Стал возиться на стуле. Мне все казалось при этом, что зад у меня коричневый, утлый, с жидкими плоско лежащими волосками, в общем, как у обезьяны, и что все это видят. Она, мол, она, Машенька, тоже видит, но другие смеются, а она смотрит с высокомерным пониманием, что у отца так быть не должно и если все же так есть, то отец, следовательно, дал маху и уже никуда не годится. А была она в тощем, плотно облегающем ее формы черном пальтишке, и вся черная, с выкрашенными в черное волосами, размалеванная под демоническую женщину, и я увидел возможности совсем другого общения с ней, легкого, быстрого, жизненного, не требующего ни глубины признаний и покаяний, ни моих старческих, унылых наставлений. Это был шанс резко вернуть себе человеческий облик, убрать обезьянье. Я понял, что тут возможность быстро и трепетно, даже до вертлявости, пробежать возле нее, Машеньки, остаток своей жизни, проскочить правду, внутренне разъединяющую нас, не открыться ей, унести тайну с собой в могилу, зато напоследок еще сильно и как-то даже страстно пожить.

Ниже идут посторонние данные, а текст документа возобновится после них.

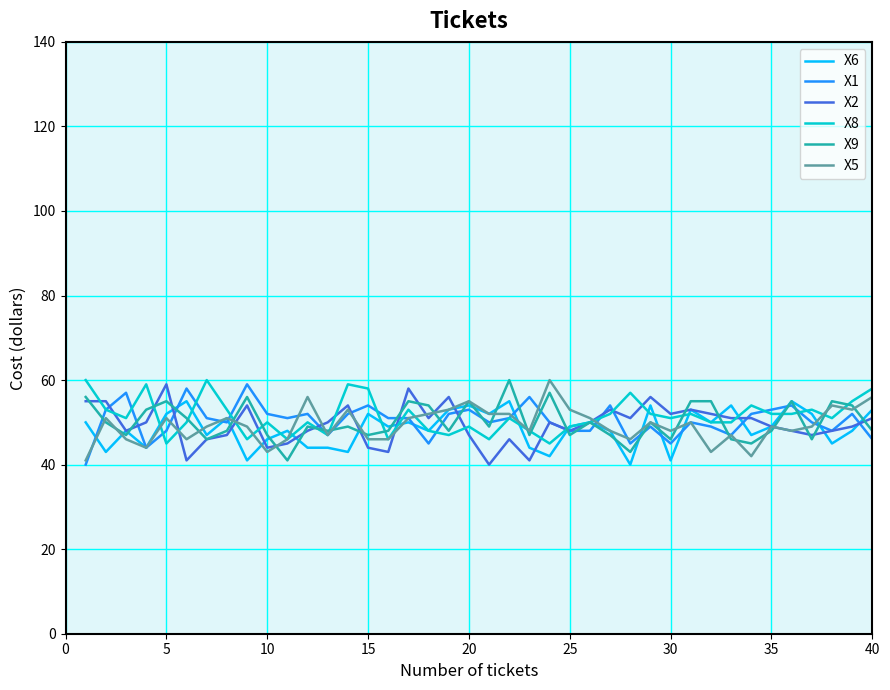

What is the highest value of the X8 series?

60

- Ишь как размалевалась, - усмехнулся я. - А ведь не пошло, не совсем-то и вульгарно. Глуповато? Ну да, есть маленько. Чересчур вызывающе и броско? Есть и это... а все-таки хорошо. Пусть будет так. Эти демонические увлечения пройдут, но что-то останется. Что-то даже роковое, знаешь... Ты сейчас играешь в роковую женщину, а я, поверишь ли, только сейчас, сегодня, в этом кафе, разглядел, какая ты красивая.
Она улыбнулась, довольная, и опустила головку. Ее, кажется, и раньше волновал вопрос, как я отношусь к ее внешности, но волновал так, как он волнует всякую женщину, которой хочется нравиться окружающим. Но когда я сумел произнести свое признание не совсем обычными для нее словами, она, похоже, поняла, что ей особенно важно было услышать это от меня.
- Нет, Машенька, правда, - говорил я легко и беззаботно, - ты очень хорошенькая, и я только сейчас это по-настоящему разглядел. Положим, видел и раньше, но иначе, не так, чтобы говорить тебе об этом. К тому же не хотел горячить твое воображение, тешить твое тщеславие. Все это мне казалось ужасной пустотой. А сейчас вижу, что это важно и что я должен был сделать это признание, должен был сказать тебе это.
Так между нами растаял лед. При расставании мы впервые поцеловались. До этого мы только кивали друг другу, и между нами стояла стена, но тут, когда мы прощались у входа в метро и я думал о том, как бы после прекрасного разговора в кафе еще и поцеловать ее, она вдруг сама потянулась ко мне.